▸ **INFORMATION**
BEGIN
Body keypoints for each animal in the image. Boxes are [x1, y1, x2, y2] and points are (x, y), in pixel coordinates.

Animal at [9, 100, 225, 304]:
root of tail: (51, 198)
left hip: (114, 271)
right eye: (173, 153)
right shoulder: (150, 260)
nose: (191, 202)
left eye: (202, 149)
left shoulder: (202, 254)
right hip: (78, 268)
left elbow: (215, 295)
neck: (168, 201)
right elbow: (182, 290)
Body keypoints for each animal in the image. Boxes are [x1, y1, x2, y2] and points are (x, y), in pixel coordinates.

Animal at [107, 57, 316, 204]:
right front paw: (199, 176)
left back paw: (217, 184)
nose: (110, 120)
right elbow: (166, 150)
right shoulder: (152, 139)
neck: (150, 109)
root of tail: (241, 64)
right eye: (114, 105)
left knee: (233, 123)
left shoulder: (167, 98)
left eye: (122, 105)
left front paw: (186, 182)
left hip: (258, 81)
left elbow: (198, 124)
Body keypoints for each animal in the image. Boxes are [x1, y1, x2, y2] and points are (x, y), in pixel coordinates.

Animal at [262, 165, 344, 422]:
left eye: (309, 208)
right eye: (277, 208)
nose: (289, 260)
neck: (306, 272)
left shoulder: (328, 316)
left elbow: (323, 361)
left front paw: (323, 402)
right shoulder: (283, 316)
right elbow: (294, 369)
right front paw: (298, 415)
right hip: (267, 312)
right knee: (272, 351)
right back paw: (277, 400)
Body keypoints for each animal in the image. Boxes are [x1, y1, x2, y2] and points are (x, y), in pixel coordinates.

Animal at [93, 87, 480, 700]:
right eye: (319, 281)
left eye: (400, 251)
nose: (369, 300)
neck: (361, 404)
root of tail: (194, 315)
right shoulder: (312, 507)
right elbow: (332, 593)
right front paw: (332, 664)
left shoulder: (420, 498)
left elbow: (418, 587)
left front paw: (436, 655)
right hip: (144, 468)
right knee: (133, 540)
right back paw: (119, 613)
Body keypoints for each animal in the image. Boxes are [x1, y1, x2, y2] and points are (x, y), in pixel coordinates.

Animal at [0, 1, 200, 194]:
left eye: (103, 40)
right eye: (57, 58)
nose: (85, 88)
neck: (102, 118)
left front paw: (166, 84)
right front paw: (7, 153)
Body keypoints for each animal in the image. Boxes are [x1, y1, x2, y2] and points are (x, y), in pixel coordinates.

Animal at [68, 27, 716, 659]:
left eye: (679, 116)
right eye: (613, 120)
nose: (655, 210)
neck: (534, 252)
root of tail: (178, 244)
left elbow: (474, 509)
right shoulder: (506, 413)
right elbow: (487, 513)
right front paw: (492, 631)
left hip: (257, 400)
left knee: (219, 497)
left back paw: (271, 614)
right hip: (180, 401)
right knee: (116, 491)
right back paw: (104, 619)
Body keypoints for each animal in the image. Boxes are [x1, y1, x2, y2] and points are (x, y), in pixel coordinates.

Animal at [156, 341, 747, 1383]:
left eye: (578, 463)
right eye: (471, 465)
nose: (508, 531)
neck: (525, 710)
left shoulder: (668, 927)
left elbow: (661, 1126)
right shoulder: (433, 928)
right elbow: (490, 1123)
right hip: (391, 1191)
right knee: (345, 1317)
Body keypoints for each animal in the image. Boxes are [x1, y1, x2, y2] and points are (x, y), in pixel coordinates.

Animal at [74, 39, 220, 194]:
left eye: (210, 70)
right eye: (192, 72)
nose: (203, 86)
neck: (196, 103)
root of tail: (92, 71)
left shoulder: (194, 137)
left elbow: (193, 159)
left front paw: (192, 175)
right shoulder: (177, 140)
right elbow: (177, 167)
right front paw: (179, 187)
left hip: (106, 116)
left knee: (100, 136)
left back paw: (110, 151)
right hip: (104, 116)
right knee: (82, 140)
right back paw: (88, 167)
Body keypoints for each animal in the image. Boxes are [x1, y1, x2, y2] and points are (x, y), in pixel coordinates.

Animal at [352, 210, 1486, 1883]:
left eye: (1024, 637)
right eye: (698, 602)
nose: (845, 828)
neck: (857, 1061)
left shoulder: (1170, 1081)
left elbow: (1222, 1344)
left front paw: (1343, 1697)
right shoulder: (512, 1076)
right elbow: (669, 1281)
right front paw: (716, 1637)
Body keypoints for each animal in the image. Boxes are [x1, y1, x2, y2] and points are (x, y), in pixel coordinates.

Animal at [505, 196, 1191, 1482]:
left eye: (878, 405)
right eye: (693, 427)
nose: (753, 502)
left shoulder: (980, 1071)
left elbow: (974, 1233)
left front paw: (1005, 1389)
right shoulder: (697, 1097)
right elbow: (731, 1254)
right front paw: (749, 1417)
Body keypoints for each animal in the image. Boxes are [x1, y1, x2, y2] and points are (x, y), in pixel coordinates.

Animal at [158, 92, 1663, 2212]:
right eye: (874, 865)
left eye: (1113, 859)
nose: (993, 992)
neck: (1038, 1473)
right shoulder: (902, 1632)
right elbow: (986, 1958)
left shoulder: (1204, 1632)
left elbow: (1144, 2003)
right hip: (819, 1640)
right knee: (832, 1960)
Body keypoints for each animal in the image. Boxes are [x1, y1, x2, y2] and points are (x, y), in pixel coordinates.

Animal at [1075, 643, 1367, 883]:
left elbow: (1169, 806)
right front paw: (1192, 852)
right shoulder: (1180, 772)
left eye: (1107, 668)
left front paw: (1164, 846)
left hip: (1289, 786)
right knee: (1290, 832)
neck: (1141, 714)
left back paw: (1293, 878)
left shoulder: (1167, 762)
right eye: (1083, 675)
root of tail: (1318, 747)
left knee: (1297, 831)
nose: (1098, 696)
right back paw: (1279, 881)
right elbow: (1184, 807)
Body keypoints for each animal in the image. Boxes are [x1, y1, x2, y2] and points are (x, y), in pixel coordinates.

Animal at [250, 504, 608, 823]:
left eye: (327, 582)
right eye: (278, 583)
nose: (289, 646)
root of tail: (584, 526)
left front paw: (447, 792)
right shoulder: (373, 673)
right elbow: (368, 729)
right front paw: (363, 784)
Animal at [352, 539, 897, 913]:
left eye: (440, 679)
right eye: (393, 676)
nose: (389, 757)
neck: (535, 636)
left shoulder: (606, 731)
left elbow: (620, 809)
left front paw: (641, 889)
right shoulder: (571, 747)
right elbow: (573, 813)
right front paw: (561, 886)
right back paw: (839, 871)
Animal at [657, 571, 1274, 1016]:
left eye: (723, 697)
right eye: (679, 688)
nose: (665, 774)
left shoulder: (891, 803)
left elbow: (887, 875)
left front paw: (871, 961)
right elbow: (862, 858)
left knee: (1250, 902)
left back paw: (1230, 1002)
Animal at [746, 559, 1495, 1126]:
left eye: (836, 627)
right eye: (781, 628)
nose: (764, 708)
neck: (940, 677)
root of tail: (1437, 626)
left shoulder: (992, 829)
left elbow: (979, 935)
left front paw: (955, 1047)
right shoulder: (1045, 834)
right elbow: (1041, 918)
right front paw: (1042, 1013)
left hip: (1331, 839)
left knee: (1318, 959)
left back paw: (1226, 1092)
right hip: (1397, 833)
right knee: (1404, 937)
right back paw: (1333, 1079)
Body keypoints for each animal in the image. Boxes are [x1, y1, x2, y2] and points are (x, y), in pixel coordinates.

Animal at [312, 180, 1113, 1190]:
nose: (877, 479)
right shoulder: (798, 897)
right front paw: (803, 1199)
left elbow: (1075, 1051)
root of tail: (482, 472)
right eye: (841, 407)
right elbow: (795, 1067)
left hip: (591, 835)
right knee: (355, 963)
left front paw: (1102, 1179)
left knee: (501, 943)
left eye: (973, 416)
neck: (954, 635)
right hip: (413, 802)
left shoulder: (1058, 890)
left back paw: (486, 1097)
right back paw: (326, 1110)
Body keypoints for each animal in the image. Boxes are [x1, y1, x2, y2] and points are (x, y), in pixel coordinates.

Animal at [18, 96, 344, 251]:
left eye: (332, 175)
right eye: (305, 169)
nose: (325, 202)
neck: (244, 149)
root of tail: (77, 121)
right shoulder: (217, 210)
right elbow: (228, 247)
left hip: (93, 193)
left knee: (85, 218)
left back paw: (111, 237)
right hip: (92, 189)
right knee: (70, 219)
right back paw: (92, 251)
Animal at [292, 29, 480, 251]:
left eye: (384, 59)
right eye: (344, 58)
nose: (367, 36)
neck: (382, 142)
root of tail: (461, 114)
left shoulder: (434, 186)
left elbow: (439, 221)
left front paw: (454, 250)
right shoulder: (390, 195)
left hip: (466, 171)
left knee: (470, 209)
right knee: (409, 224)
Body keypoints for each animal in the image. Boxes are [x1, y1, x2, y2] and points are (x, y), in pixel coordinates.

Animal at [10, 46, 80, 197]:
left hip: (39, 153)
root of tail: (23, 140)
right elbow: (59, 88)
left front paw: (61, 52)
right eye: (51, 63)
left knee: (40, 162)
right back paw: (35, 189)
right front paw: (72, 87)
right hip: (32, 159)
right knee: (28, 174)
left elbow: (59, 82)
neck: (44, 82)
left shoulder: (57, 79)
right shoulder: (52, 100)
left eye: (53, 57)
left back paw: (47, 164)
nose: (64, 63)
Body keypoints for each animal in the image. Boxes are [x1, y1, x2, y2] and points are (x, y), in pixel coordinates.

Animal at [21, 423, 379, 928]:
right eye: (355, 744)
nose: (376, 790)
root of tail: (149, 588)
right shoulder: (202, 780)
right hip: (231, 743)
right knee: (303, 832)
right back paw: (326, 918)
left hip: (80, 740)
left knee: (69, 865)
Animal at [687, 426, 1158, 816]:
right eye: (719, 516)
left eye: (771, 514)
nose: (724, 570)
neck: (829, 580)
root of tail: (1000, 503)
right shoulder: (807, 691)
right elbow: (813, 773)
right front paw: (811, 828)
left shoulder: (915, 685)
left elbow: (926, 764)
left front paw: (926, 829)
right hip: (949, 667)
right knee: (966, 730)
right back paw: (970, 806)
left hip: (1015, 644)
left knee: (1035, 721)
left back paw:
END
In the listing above, start at the line with "left knee: (233, 123)", go on through the line with "nose: (508, 531)", and copy each of those lines exactly; leave out all the rest.

▸ **ANSWER TO THIS EXERCISE**
left knee: (233, 123)
left shoulder: (167, 98)
left eye: (122, 105)
left front paw: (186, 182)
left hip: (258, 81)
left elbow: (198, 124)
Body keypoints for each animal in the image. Boxes are [x1, y1, x2, y2] and points are (x, y), in pixel coordinates.

Animal at [262, 165, 344, 422]:
left eye: (309, 208)
right eye: (277, 208)
nose: (289, 260)
neck: (306, 272)
left shoulder: (328, 316)
left elbow: (323, 361)
left front paw: (323, 402)
right shoulder: (283, 316)
right elbow: (294, 369)
right front paw: (298, 415)
right hip: (267, 312)
right knee: (272, 351)
right back paw: (277, 400)
Body keypoints for each animal in the image. Boxes are [x1, y1, x2, y2] and points are (x, y), in pixel coordinates.

Animal at [93, 87, 480, 700]:
right eye: (319, 281)
left eye: (400, 251)
nose: (369, 300)
neck: (361, 404)
root of tail: (194, 315)
right shoulder: (312, 507)
right elbow: (332, 593)
right front paw: (332, 664)
left shoulder: (420, 498)
left elbow: (418, 587)
left front paw: (436, 655)
right hip: (144, 468)
right knee: (133, 540)
right back paw: (119, 613)
Body keypoints for each animal in the image. Boxes are [x1, y1, x2, y2] and points are (x, y), in pixel coordinates.

Animal at [0, 1, 200, 194]:
left eye: (103, 40)
right eye: (57, 58)
nose: (85, 88)
neck: (102, 118)
left front paw: (166, 84)
right front paw: (7, 153)
Body keypoints for each animal in the image. Boxes are [x1, y1, x2, y2] and points are (x, y), in pixel coordinates.

Animal at [68, 27, 716, 659]:
left eye: (679, 116)
right eye: (613, 120)
nose: (655, 210)
neck: (534, 252)
root of tail: (178, 244)
left elbow: (474, 509)
right shoulder: (506, 413)
right elbow: (487, 513)
right front paw: (492, 631)
left hip: (257, 400)
left knee: (219, 497)
left back paw: (271, 614)
right hip: (180, 401)
right knee: (116, 491)
right back paw: (104, 619)
Body keypoints for each animal in the image. Boxes are [x1, y1, x2, y2] and points are (x, y), in pixel coordinates.

Animal at [156, 341, 747, 1383]:
left eye: (578, 463)
right eye: (471, 465)
nose: (508, 531)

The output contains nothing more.